SP Group Weighs Asset Sales Worth Of Billions As An Effort To Inject Cash Into Their Functioning Businesses.
The discussions are in their early stages, and SP Group may decide to maintain the assets for a longer period, according to the sources. SP Group did not immediately respond to a request for comment.
According to persons familiar with the situation, billionaire Shapoor Mistry’s Shapoorji Pallonji Group (SP Group) is considering asset sales, including a majority interest in its flagship engineering business, which could raise around $2 billion. The corporation is expected working with an adviser to find a buyer for its stake in Afcons Infrastructure Ltd., a Mumbai-based infrastructure-building firm. It is anticipated that the Group is also considering selling several ports. For example, Gopalpur Port on India’s east coast might be among the properties SP Group is trying to sell.
The discussions are in their early stages, and SP Group may decide to maintain the assets for a longer period, according to the sources. SP Group did not immediately respond to a request for comment.
SP Group, founded in 1865, constructed luxury hotels, stadiums, palaces, and industries throughout Asia, notably the Reserve Bank of India building and the iconic Tower Wing of the great Mumbai Taj Mahal Palace Hotel. According to their website, Afcons specialises in engineering and construction, including maritime infrastructure, tunnels, bridges, and roads. The SP Group has projects in 25+ countries expanding its reach in Asia, Africa, and Middle Eastern countries.
The loss incurred by the SP group.
Last year, the Mistry family lost two vital members in three months. Pallonji Mistry, the first name behind the business empire and Shapoor’s father, died in late June at 93. Shapoor’s younger brother, Cyrus Mistry, was killed in an auto crash in early September. The majority of the family’s $29 billion fortune stems from an 18% shareholding in Tata Sons Ltd., the primary holding company of India’s multifaceted conglomerate Tata Group. But, their Tata Sons holding, which accounts for around 90% of the family’s riches, is embroiled in a bitter conflict with Tata Group.
As loan rates rise, Shapoor Mistry has been looking for methods to free up cash. Following the sales, the business returned its lenders $1.5 billion and exited a debt recast programme.
SP Group sold the following also.
- Water purification equipment producer Eureka Forbes Ltd. to Advent International for 44 billion rupees ($536 million) last year.

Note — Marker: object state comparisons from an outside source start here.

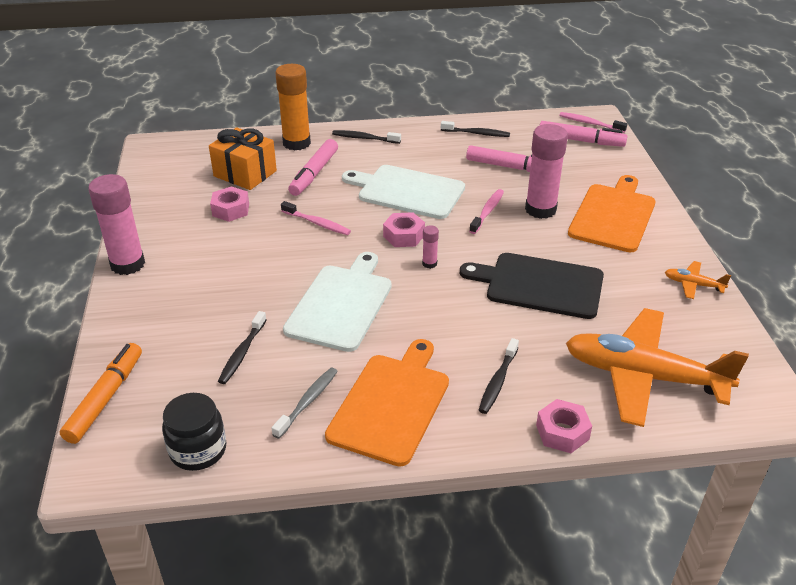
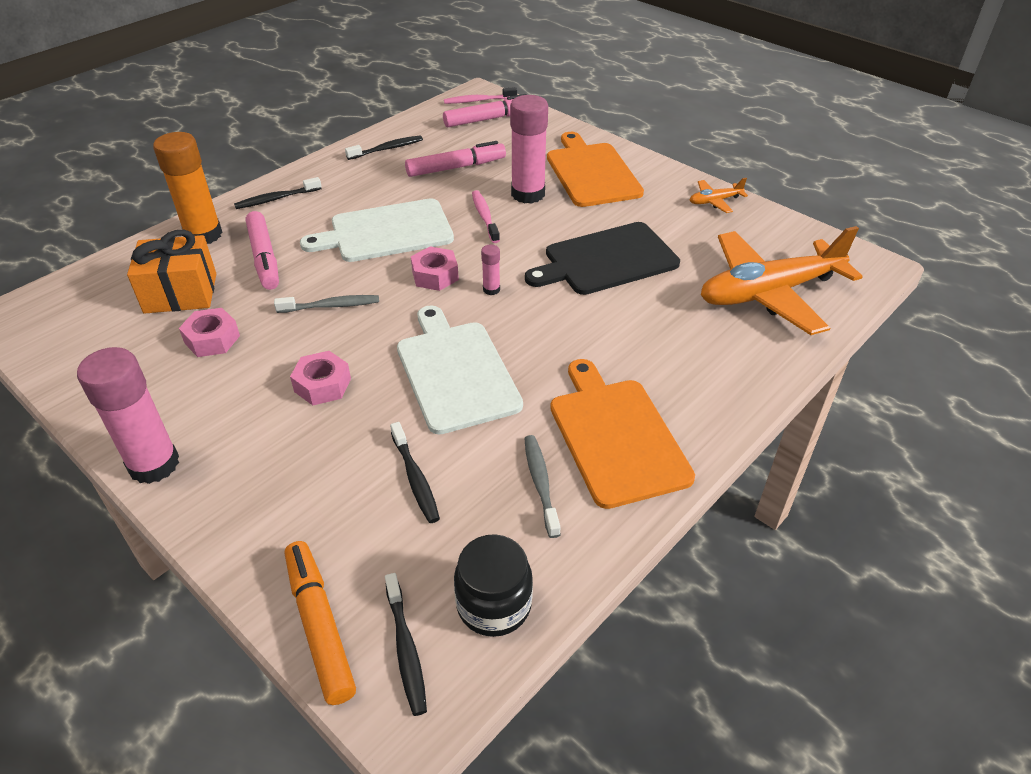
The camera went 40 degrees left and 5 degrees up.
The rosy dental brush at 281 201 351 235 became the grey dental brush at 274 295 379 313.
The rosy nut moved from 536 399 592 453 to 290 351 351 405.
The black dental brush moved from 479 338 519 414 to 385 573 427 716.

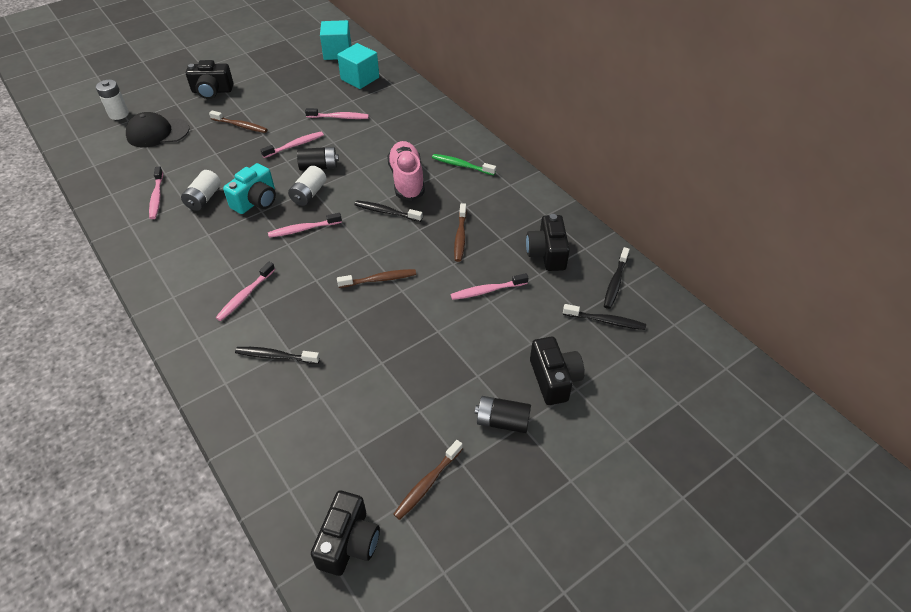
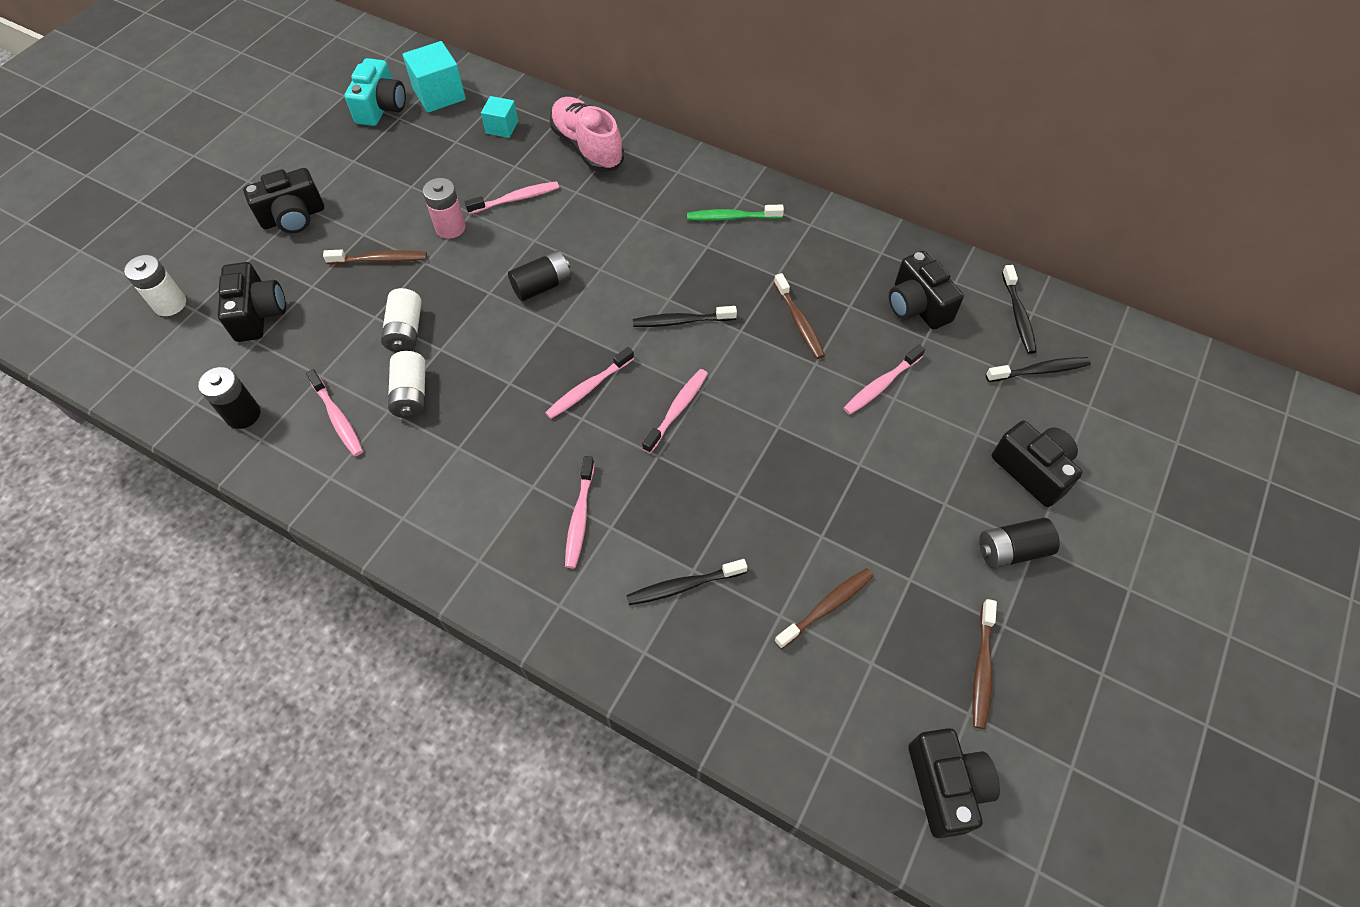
The camera went 25 degrees left and 10 degrees up.
The black power cell at 198 367 260 429 appeared.
The black baseball cap at 126 112 190 148 was replaced by the black photo camera at 218 262 286 342.
The turquoise photo camera moved from 223 163 276 214 to 344 58 406 126.
The snow-white power cell moved from 288 166 326 206 to 381 288 422 352.
The rosy power cell at 423 178 466 239 appeared.
The turquoise block at 337 43 379 89 changed to 0.61 times the size.
The rosy shoe moved from 387 141 425 201 to 550 97 624 172.
The rosy dental brush moved from 260 132 324 158 to 642 369 708 453.
The brown dental brush moved from 337 269 416 288 to 774 568 874 649.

- Sterling and Wilson Renewable Energy Ltd. were sold to the business kingdom Reliance Industries Ltd.
- SP Group is in discussions to raise $1.75 billion by giving the remaining half of its ownership to Tata Sons.
According to certain sources, the corporation intends to utilise the funds to settle liabilities and inject capital into functioning companies. The consortium has already pledged nearly 9% of its 18.37% share in Tata Sons. With this recent deal, the whole share, which is now valued at around 94,000 crores, would be committed to lenders such as two international banks and many offshore hedge and credit firms. The zero-coupon payment-in-kind loan will be raised by a firm named Cyrus Investment Pvt Ltd. This family firm of Mistry will be repaid at the end of the maturity period, which is projected to be three years.

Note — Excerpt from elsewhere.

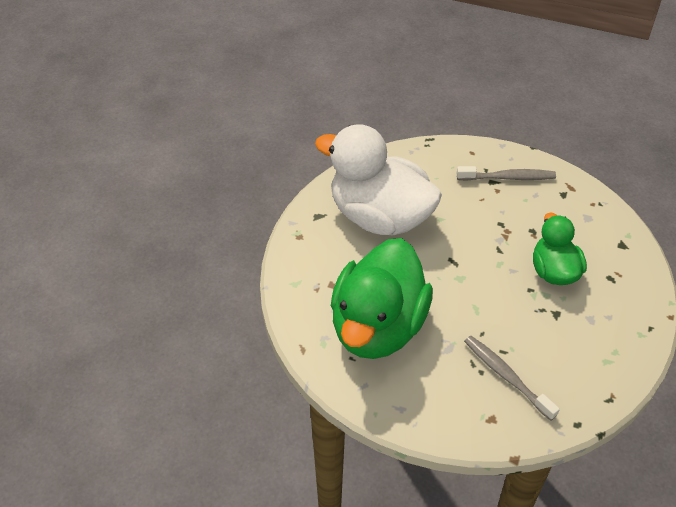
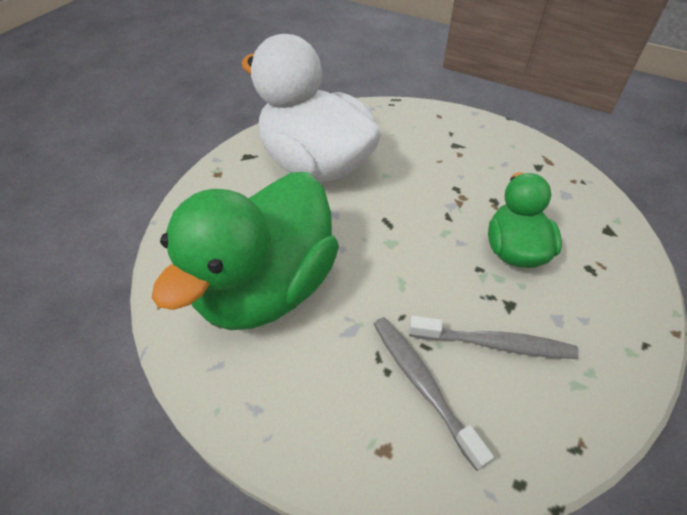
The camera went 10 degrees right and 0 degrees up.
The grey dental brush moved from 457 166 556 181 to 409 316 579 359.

According to a second source, the total value of the loans obtained by Mistry family-held firms against Tata Sons shares would now reach $3 billion. The group has already obtained around $1.6 billion from various lenders from 2021 onwards, with repayments totalling $750 million due by the end of the current fiscal year.
The group has appointed their long-term relationship banks to syndicate the loan.
- Standard Chartered Bank (SCB).
- Deutsche Bank (DB).
The other lenders who are in discussions and willing to participate in the transaction are the following.
- Foreign hedge funds Cerberus Capital Management.
- Ares SSG.
- Oaktree Capital.
- Davidson Kempner Capital Management.
- Ontario Municipal Employees Retirement System.
All these entities gave no responses to the queries asked.
Disclosure.
Recently, the firm has formed parallel structures for its real estate and infrastructure operations inside its current holding companies to boost operating cash flows. The firm had tight links with the Tata Group, but relations deteriorated after the late Cyrus Mistry was dethroned as chairman of Tata Sons in 2016. The two parties engaged in a long litigation struggle, which ended in favour of the Tata Group. Let’s see whether these efforts of selling assets worth millions will help the SP kingdom to grow in these competitive times!